In its scathing report on the Adani group, US-based short seller Hindenburg had raised questions on the size and capability of the “tiny firm’’ Shah Dhandharia.

The Adani group had defended the appointment saying all the auditors engaged by them have been duly certified and qualified by the relevant statutory bodies.

While a regulatory filing from AEL did not contain any disclosure about the resignation of its statutory auditors, the flagship announced that its board on the recommendation of the nomination and remuneration committee has approved the re-appointment of Gautam Adani as the executive chairman with effect from December 1 for five years.

Adani’s present term expires on November 30, 2023.

The group flagship reported a consolidated net profit of Rs 772.48 crore in the fourth quarter on revenue from operations at Rs 31,346.05 crore.

Net profit stood at Rs 304.32 crore a year ago against a revenue of Rs 24,865.52 crore.

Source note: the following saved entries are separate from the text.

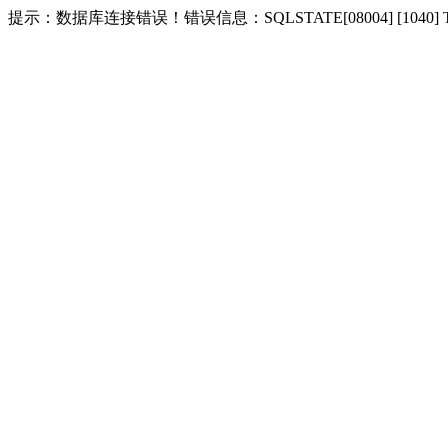
提示：数据库连接错误！错误信息：SQLSTATE[08004] [1040] Too m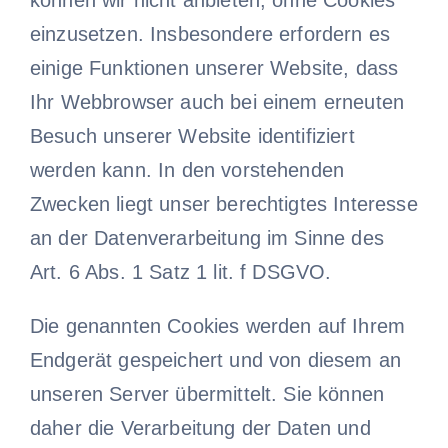
können wir nicht anbieten, ohne Cookies
einzusetzen. Insbesondere erfordern es
einige Funktionen unserer Website, dass
Ihr Webbrowser auch bei einem erneuten
Besuch unserer Website identifiziert
werden kann. In den vorstehenden
Zwecken liegt unser berechtigtes Interesse
an der Datenverarbeitung im Sinne des
Art. 6 Abs. 1 Satz 1 lit. f DSGVO.
Die genannten Cookies werden auf Ihrem
Endgerät gespeichert und von diesem an
unseren Server übermittelt. Sie können
daher die Verarbeitung der Daten und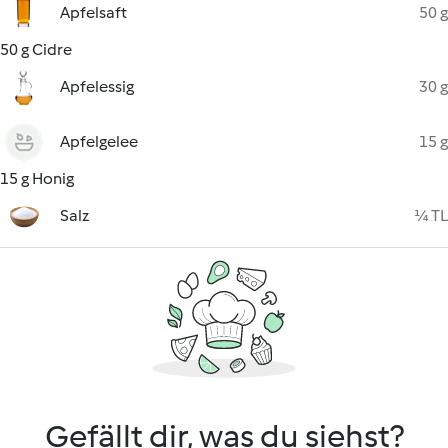
Apfelsaft
50 g
50 g Cidre
Apfelessig
30 g
Apfelgelee
15 g
15 g Honig
Salz
¼ TL
Gefällt dir, was du siehst?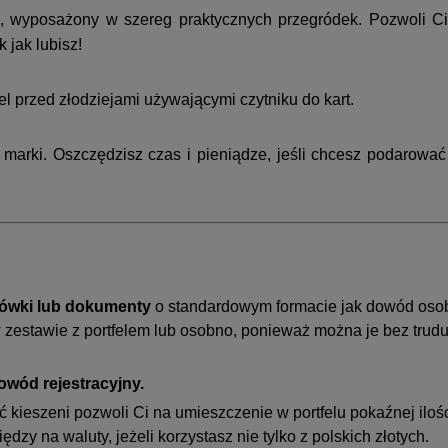
, wyposażony w szereg praktycznych przegródek. Pozwoli Ci
 jak lubisz!
fel przed złodziejami używającymi czytniku do kart.
 marki. Oszczędzisz czas i pieniądze, jeśli chcesz podarować
ytówki lub dokumenty
o standardowym formacie jak dowód osob
estawie z portfelem lub osobno, ponieważ można je bez trudu w
owód rejestracyjny.
ść kieszeni pozwoli Ci na umieszczenie w portfelu pokaźnej iloś
y na waluty, jeżeli korzystasz nie tylko z polskich złotych.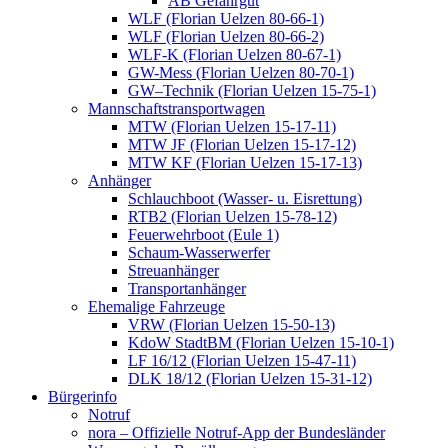
AB Gefahrgut
WLF (Florian Uelzen 80-66-1)
WLF (Florian Uelzen 80-66-2)
WLF-K (Florian Uelzen 80-67-1)
GW-Mess (Florian Uelzen 80-70-1)
GW–Technik (Florian Uelzen 15-75-1)
Mannschaftstransportwagen
MTW (Florian Uelzen 15-17-11)
MTW JF (Florian Uelzen 15-17-12)
MTW KF (Florian Uelzen 15-17-13)
Anhänger
Schlauchboot (Wasser- u. Eisrettung)
RTB2 (Florian Uelzen 15-78-12)
Feuerwehrboot (Eule 1)
Schaum-Wasserwerfer
Streuanhänger
Transportanhänger
Ehemalige Fahrzeuge
VRW (Florian Uelzen 15-50-13)
KdoW StadtBM (Florian Uelzen 15-10-1)
LF 16/12 (Florian Uelzen 15-47-11)
DLK 18/12 (Florian Uelzen 15-31-12)
Bürgerinfo
Notruf
nora – Offizielle Notruf-App der Bundesländer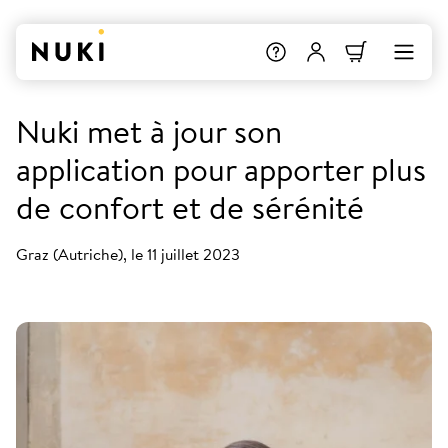
Nuki met à jour son
application pour apporter plus
de confort et de sérénité
Graz (Autriche), le 11 juillet 2023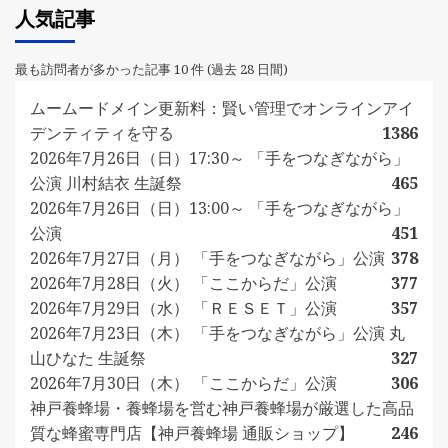
人気記事
最も訪問者が多かった記事 10 件 (過去 28 日間)
ムームードメイン更新料：賢い管理でオンラインアイ
デンティティを守る
1386
2026年7月26日（日）17:30～ 「手をつなぎながら」
公演 川村結衣 生誕祭
465
2026年7月26日（日）13:00～ 「手をつなぎながら」
公演
451
2026年7月27日（月） 「手をつなぎながら」公演
378
2026年7月28日（火） 「ここからだ」公演
377
2026年7月29日（水） 「ＲＥＳＥＴ」公演
357
2026年7月23日（木） 「手をつなぎながら」公演 丸
山ひなた 生誕祭
327
2026年7月30日（木） 「ここからだ」公演
306
神戸養蜂場・養蜂場を営む神戸養蜂場が厳選した高品
質な蜂蜜専門店【神戸養蜂場 通販ショップ】
246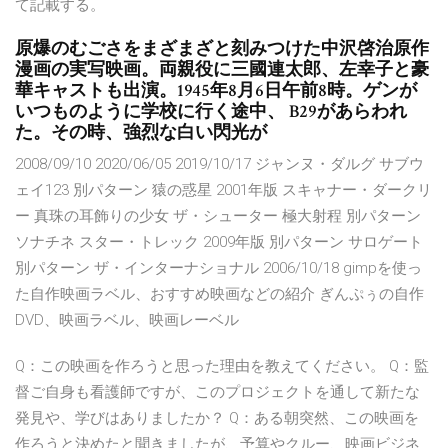
て記載する。
原爆のむごさをまざまざと刻みつけた中沢啓治原作
漫画の実写映画。両親役に三國連太郎、左幸子と豪
華キャストも出演。1945年8月6日午前8時。ゲンが
いつものように学校に行く途中、 B29があらわれ
た。その時、強烈な白い閃光が
2008/09/10 2020/06/05 2019/10/17 ジャンヌ・ダルグ サブウ
ェイ123 別パターン 猿の惑星 2001年版 スキャナー・ダークリ
ー 真珠の耳飾りの少女 ザ・シューター 極大射程 別パターン
ソナチネ スター・トレック 2009年版 別パターン サロゲート
別パターン ザ・インターナショナル 2006/10/18 gimpを使っ
た自作映画ラベル、おすすめ映画などの紹介 ぎんぷぅの自作
DVD、映画ラベル、映画レーベル
Q：この映画を作ろうと思った理由を教えてください。 Q：監
督ご自身も看護師ですが、このプロジェクトを通して新たな
発見や、学びはありましたか？ Q：ある朝突然、この映画を
作ろうと決めたと聞きましたが、予算やクルー、映画ビジネ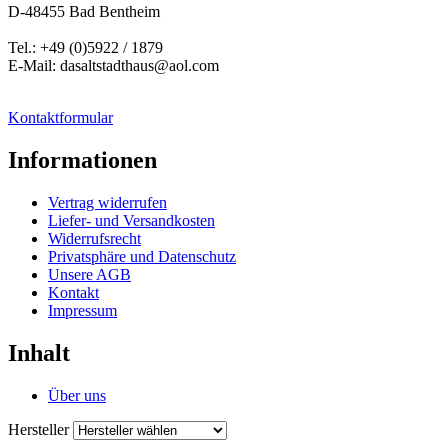
D-48455 Bad Bentheim
Tel.: +49 (0)5922 / 1879
E-Mail: dasaltstadthaus@aol.com
Kontaktformular
Informationen
Vertrag widerrufen
Liefer- und Versandkosten
Widerrufsrecht
Privatsphäre und Datenschutz
Unsere AGB
Kontakt
Impressum
Inhalt
Über uns
Hersteller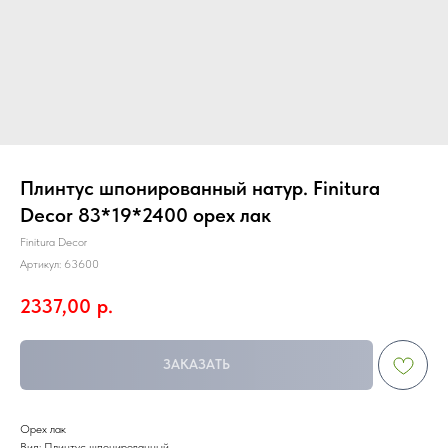
Плинтус шпонированный натур. Finitura
Decor 83*19*2400 орех лак
Finitura Decor
Артикул:
63600
2337,00
р.
ЗАКАЗАТЬ
Орех лак
Вид: Плинтус шпонированный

Though net profit rose on a year-on-year basis, it dropped sequentially.

The company reported an exceptional item of Rs 369 crore, including expenses of Rs 71.67 crore incurred in its follow-on public offering (FPO) which closed on January 31, 2023. The FPO was withdrawn by the conglomerate despite being fully subscribed.

The company said one of the subsidiaries of the group, Mundra Solar PV Ltd, upgraded its manufacturing facility with “TOPCon’’ technology in the fourth quarter.

Mundra Solar is now in the process of discarding its existing plant and machinery pending which the identified assets have been classified as ‘’non-current assets classified as held for sale’’ at a fair value of Rs 100 crore.

It said Mundra Solar has a recognized loss of Rs 309.41 crore after adjusting unamortised government grant.

Myanmar port sold at a loss

Bangalore: Adani Ports and Special Economic Zone Ltd said on Thursday that it has completed the sale of its port in sanction-hit Myanmar for $30 million, significantly lower than its investment in the project.

The Adani group company announced the sale in May 2022 after a military coup in Myanmar and an ensuing crackdown on mass protests drew international ire and US sanctions. The deal was, however, delayed due to challenges in meeting certain conditions including completion of the project.

Filings from May 2021 showed that the company invested $127 million in the project, including a $90 million upfront payment to lease land.

Inputs from key minority shareholders were a key driver in the company’s decision to exit the project.